MCC was founded by the Rev. Troy Perry in Los Angeles on the 6th of October, 1968. Troy who comes from a Pentecostal background is the moderator of his fellowship. He is assisted by a board of nine elders who may be women or men, ordained or lay. All members of the church have equal status, there is no hierarchy as such. Pastors and deacons are set aside to preach and serve but all members may lead worship and preside at the Lords table.

The church grew in number and inner strength. By 1970 there were congregations in San Diego, San Francisco and Chicago and at present there are over 240 churches throughout the world in such diverse places as Australia, Denmark, Nigeria and Indonesia though the majority of members are in North America.

It is now hoped that there will be sufficient interest in Ireland to bring this special ministry to the gay community here.

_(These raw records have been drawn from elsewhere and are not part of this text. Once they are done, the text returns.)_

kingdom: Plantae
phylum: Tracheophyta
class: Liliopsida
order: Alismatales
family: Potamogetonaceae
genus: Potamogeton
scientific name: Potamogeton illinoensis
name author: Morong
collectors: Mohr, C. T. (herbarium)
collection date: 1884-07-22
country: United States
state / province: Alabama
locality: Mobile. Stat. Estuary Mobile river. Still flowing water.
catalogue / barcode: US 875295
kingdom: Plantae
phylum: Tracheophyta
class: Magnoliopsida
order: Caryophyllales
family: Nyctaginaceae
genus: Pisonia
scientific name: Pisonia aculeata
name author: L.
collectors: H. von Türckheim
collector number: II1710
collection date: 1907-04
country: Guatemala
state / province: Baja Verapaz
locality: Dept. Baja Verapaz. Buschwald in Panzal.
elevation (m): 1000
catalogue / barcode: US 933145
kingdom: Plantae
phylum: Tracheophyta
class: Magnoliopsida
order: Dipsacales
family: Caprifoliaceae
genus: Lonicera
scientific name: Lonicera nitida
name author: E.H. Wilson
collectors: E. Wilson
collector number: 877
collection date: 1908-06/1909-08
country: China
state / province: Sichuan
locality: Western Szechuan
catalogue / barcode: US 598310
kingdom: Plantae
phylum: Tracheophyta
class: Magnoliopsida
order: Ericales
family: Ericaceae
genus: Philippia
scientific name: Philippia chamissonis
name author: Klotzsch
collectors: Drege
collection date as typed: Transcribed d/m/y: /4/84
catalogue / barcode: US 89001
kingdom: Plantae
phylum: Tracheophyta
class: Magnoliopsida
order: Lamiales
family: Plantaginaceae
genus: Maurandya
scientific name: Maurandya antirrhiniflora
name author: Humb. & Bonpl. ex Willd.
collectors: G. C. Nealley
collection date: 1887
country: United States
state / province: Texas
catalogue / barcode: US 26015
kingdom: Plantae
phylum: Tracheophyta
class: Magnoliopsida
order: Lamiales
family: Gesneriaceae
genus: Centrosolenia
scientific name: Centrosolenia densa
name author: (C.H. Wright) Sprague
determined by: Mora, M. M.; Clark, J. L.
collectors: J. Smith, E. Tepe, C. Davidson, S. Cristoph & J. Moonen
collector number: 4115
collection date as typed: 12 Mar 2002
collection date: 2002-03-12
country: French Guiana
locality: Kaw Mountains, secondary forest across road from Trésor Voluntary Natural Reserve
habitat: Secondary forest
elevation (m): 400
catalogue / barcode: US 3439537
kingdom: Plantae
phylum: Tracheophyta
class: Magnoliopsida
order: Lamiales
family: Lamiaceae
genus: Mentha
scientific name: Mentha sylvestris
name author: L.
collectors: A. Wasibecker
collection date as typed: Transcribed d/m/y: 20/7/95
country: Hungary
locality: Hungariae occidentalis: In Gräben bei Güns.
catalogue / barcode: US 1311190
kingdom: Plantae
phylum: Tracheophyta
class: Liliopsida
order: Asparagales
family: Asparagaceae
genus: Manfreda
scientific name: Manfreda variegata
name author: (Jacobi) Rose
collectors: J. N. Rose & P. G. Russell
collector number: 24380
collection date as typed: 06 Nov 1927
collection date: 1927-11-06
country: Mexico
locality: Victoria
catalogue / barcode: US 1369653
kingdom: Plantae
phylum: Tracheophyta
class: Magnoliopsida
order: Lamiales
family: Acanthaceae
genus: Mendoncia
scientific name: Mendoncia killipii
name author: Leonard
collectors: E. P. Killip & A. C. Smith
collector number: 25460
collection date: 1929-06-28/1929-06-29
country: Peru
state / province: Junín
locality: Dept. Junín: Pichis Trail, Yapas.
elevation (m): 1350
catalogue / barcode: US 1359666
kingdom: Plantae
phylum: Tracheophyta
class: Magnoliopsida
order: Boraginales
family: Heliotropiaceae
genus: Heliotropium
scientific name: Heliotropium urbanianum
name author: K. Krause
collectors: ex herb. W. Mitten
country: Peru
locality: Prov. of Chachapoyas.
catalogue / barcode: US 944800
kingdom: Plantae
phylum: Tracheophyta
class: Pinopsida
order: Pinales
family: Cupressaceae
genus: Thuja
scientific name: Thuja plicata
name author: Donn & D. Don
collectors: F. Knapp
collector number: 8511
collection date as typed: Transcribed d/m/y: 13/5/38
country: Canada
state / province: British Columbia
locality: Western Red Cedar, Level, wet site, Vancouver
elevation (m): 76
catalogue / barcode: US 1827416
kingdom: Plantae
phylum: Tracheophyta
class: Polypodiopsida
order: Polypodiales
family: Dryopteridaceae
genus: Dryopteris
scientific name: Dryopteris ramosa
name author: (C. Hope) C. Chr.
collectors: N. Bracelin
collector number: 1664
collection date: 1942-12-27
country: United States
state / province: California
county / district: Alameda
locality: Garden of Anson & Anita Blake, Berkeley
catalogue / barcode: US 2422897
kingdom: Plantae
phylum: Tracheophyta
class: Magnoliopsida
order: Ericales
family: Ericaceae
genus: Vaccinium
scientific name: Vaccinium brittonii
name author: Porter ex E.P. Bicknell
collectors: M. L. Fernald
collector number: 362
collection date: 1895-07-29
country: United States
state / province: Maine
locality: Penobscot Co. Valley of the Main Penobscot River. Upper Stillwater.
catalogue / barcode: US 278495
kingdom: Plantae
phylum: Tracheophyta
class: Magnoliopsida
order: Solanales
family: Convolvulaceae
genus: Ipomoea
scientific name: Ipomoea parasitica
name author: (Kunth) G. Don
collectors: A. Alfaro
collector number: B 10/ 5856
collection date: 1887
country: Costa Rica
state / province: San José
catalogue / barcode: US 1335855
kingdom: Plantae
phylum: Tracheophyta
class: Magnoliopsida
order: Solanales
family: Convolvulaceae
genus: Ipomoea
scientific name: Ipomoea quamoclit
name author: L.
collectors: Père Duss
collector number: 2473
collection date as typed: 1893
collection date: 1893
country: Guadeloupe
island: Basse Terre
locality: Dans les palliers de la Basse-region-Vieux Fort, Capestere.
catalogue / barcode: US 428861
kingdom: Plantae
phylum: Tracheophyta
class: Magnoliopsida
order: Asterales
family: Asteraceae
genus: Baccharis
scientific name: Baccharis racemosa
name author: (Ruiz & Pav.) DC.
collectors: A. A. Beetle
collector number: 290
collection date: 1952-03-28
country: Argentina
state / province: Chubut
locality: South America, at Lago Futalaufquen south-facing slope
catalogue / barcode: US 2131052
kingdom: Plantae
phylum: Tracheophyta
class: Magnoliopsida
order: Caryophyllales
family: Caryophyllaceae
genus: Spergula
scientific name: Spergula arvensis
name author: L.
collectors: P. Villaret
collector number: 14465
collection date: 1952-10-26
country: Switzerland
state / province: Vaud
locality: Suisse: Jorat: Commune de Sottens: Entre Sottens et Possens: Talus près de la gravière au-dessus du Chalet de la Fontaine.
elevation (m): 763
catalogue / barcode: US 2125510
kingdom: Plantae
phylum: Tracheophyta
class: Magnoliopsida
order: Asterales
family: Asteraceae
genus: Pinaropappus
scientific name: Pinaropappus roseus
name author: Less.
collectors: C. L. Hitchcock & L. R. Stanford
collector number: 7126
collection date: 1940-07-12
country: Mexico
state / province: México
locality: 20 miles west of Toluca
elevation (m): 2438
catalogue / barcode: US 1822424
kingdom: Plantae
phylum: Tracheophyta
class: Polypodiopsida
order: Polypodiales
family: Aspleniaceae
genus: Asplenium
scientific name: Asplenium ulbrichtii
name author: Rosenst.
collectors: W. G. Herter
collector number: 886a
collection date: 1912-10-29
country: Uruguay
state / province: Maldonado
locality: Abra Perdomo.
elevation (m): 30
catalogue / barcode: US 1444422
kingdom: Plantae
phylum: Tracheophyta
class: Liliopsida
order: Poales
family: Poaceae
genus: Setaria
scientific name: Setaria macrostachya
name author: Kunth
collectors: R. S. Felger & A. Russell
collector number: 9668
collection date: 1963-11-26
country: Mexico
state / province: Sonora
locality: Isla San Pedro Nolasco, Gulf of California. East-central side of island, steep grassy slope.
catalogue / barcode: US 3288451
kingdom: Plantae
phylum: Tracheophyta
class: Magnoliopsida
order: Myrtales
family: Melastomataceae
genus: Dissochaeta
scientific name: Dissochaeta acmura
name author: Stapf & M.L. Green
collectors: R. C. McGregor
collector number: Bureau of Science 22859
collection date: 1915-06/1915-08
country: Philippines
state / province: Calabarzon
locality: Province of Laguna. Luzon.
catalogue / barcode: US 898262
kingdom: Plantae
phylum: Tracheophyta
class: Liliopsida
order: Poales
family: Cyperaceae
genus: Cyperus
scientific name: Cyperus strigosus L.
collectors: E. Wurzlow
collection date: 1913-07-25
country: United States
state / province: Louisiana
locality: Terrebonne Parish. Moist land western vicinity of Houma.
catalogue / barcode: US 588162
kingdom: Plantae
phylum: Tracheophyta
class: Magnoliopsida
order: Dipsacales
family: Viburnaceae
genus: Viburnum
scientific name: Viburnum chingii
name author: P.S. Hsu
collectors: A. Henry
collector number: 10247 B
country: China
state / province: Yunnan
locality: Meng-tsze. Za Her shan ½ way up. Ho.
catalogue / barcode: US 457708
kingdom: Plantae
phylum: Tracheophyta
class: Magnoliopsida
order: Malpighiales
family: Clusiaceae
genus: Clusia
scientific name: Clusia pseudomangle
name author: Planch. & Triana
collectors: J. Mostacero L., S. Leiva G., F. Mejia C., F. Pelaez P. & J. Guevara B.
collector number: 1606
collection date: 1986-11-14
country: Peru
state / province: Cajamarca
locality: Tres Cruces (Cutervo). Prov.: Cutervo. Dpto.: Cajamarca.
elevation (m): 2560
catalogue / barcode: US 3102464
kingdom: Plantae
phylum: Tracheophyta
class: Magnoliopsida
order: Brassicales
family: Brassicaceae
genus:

MCC is here for those who feel a God-shaped gap in their lives, who need to be reassured of Gods love and who feel they do not fit in to any of the mainline denominations.

From the beginning people have come to MCC from every conceivable Christian tradition. The result has been a rich blend of Pentecostal spontaneity and exuberance combined with the solemnity of Anglican, orthodox and Roman Catholic liturgy. The Sunday services are always Eucharistic and in some churches there are bible studies, prayer groups and membership classes during the week.

MCC ascribes to belief in the historic Creeds, the inspiration of scripture and the priesthood of all believers.

The Universal Fellowship is committed to eradicating sexism and the use of inclusive language in its worship and life. The care of people with AIDS, political activism, nuclear disarmament, world peace and social justice are urgent concerns close to the hearts of all members of the Fellowship.